This code is intended to be used to contrast how the Spark Java solution to a problem differs from the Dataflow solution to a problem.
Before diving in here, you likely want to read Dataflow/Beam & Spark: A Programming Model Comparison.
The equivalent Dataflow code lives in GoogleCloudPlatform/DataflowJavaSDK-examples and is documented in Mobile Gaming Pipeline Examples.
You will want a Dataproc cluster to run these samples on. This command line will stand up a simple 5 worker cluster with all the appropriate scopes needed to communicate with other Cloud Platform services:
$ gcloud dataproc clusters create spark-demo \
--scopes cloud-platform \
--worker-machine-type n1-standard-4 \
--num-workers 5
You'll need to install maven. To install maven on a debian based workstation, run:
$ sudo apt-get install maven
Save the name of your cluster in $DATAPROC_CLUSTER, for example:
$ export DATAPROC_CLUSTER=your-cluster-name
Create a Cloud Storage bucket to use for input and output of Dataproc jobs and save the name in $DATAPROC_BUCKET.
$ gsutil mb gs://your-bucket-name
$ export DATAPROC_BUCKET=gs://your-bucket-name
To build all the samples, run:
$ mvn package
This will produce target/game-1.0-SNAPSHOT-jar-with-dependencies.jar which contains all the samples and their dependencies. See below for instructions on how to run each sample individually.

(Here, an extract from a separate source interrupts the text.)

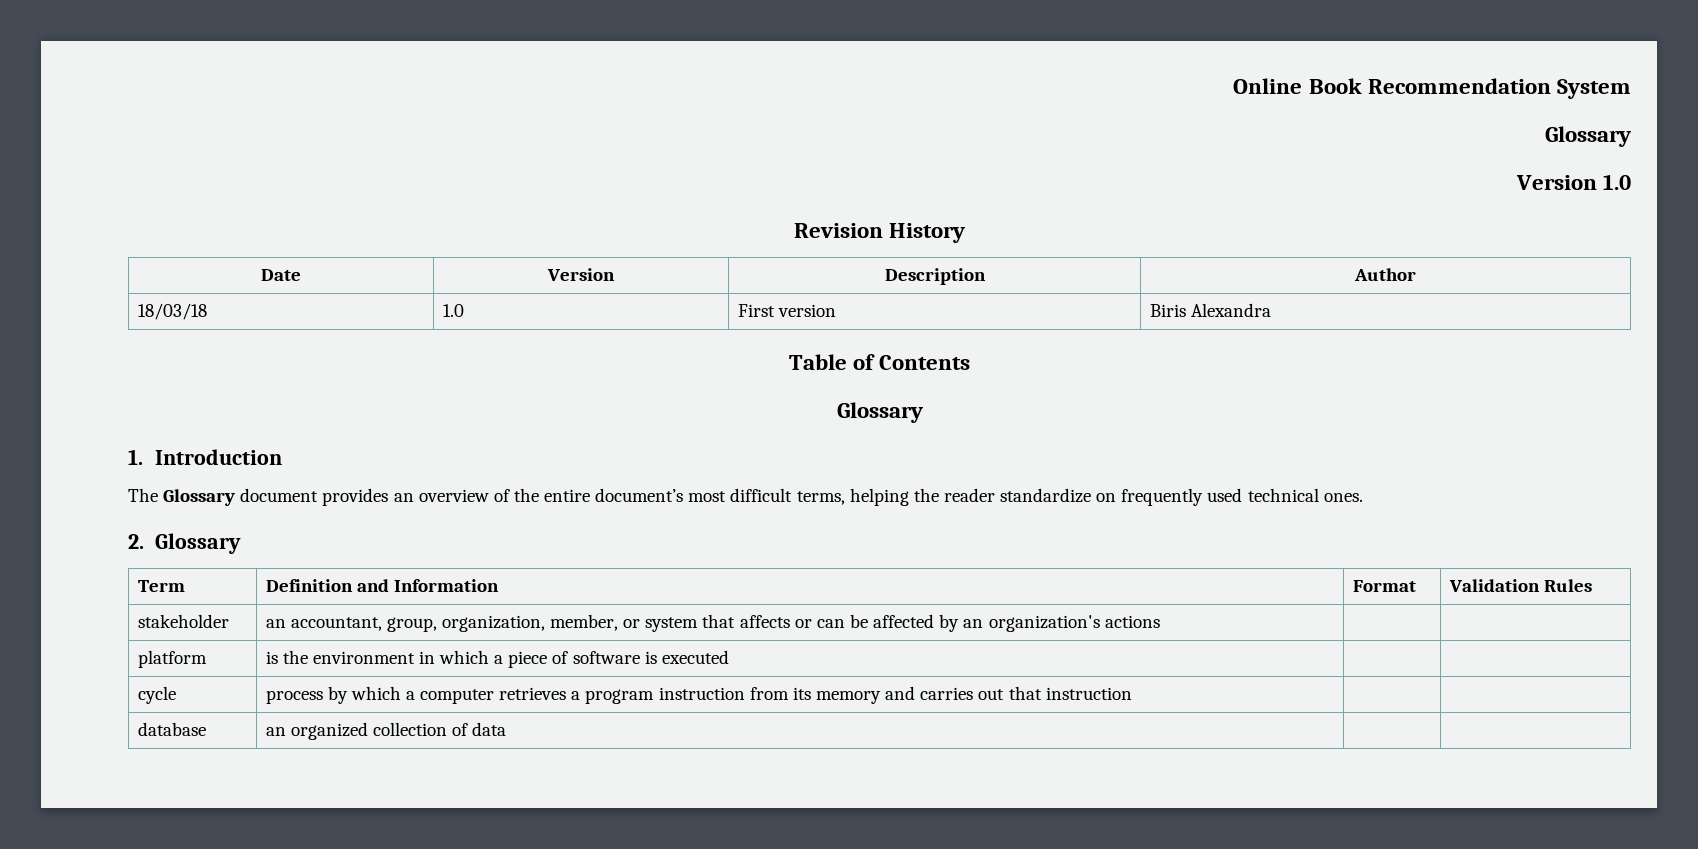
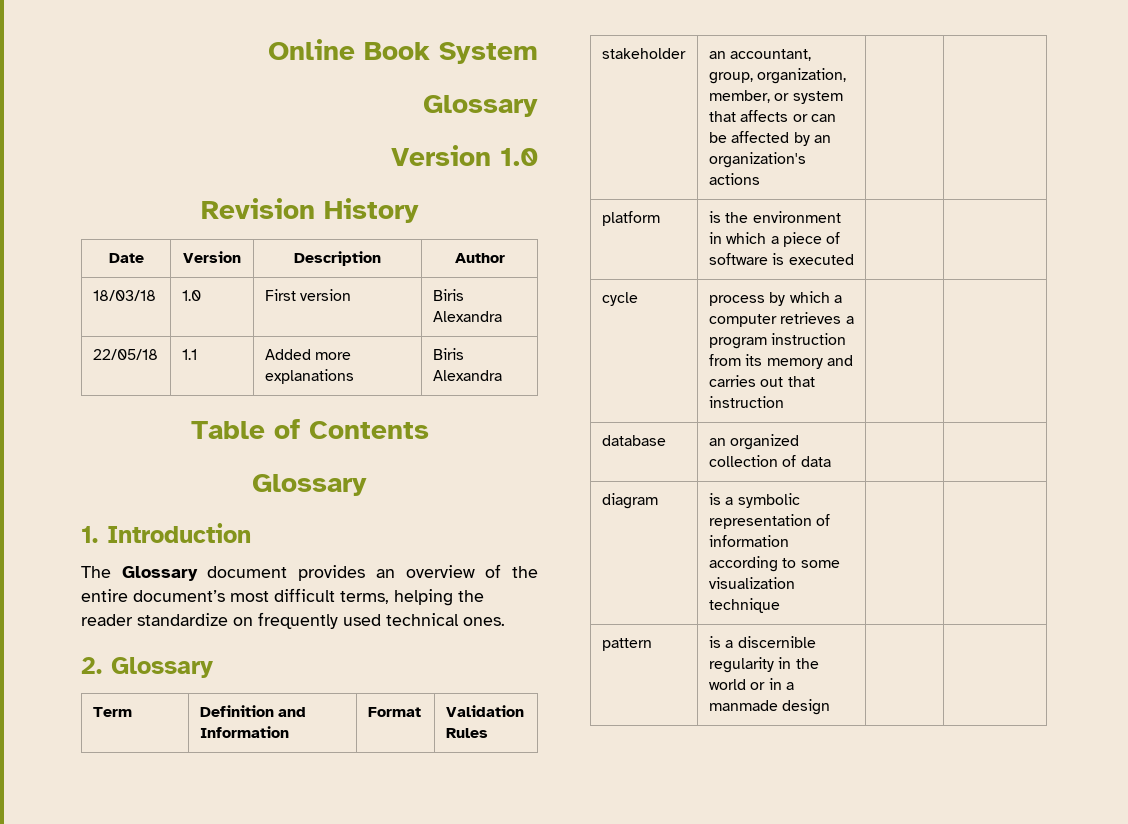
[1367,78,1551,94] Recommendation -> (430, 51) none
(1271, 310) none -> [92,349,158,360] [181,349,197,360] [264,349,352,360] [264,369,354,384] [432,348,464,360] [432,370,502,381] // 22/05/18 | 1.1 | Added more explanations | Biris Alexandra
(507, 729) none -> [601,493,658,509] [708,493,800,508] [708,514,831,529] [708,535,789,547] [708,556,840,572] [708,577,795,589] [708,598,780,613] [601,638,652,651] [708,636,816,648] [708,657,819,673] [708,678,794,690] [708,699,831,715] // diagram | is a symbolic representation of information according to some visualization technique | | // pattern | is a discernible regularity in the world or in a manmade design | |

You can run your job on Dataproc like so:
$ gcloud dataproc jobs submit spark \
--cluster $DATAPROC_CLUSTER \
--class com.google.cloud.sparkdemo.UserScore \
--jar target/game-1.0-SNAPSHOT-jar-with-dependencies.jar \
--input gs://dataflow-samples/game/gaming_data*.csv \
--tableName Daily --dataset spark_game_stats
You can run the job on Dataproc as follows:
$ gcloud dataproc jobs submit spark \
--cluster $DATAPROC_CLUSTER \
--class com.google.cloud.sparkdemo.HourlyTeamScore \
--jar target/game-1.0-SNAPSHOT-jar-with-dependencies.jar \
--input gs://dataflow-samples/game/gaming_data*.csv \
--tableName Hourly --dataset spark_game_stats
You can run locally using spark-submit like so:
$ spark-submit --class "com.google.cloud.sparkdemo.LeaderBoard" \
--master local[4] target/game-1.0-SNAPSHOT-jar-with-dependencies.jar \
--tableName leaderboard --dataset spark_game_stats \
--topic gaming
You can run also the job on Dataproc as follows:
$ gcloud dataproc jobs submit spark \
--cluster $DATAPROC_CLUSTER \
--properties spark.streaming.receiver.writeAheadLog.enabled=true,spark.executor.memory=4g,spark.executor.instances=10 \
--class com.google.cloud.sparkdemo.LeaderBoard \
--jar target/game-1.0-SNAPSHOT-jar-with-dependencies.jar \
--tableName leaderboard --dataset spark_game_stats \
--topic gaming
You can run locally using spark-submit like so:
$ spark-submit --class "com.google.cloud.sparkdemo.GameStats" \
--master local[4] target/game-1.0-SNAPSHOT-jar-with-dependencies.jar \
--tableName gamestats --dataset spark_game_stats \
--topic gaming
You can run also the job on Dataproc as follows:
$ gcloud dataproc jobs submit spark \
--cluster $DATAPROC_CLUSTER \
--properties spark.streaming.receiver.writeAheadLog.enabled=true,spark.executor.memory=4g,spark.executor.instances=10 \
--class com.google.cloud.sparkdemo.GameStats \
--jar target/game-1.0-SNAPSHOT-jar-with-dependencies.jar \
--tableName gamestats --dataset spark_game_stats \
--topic gaming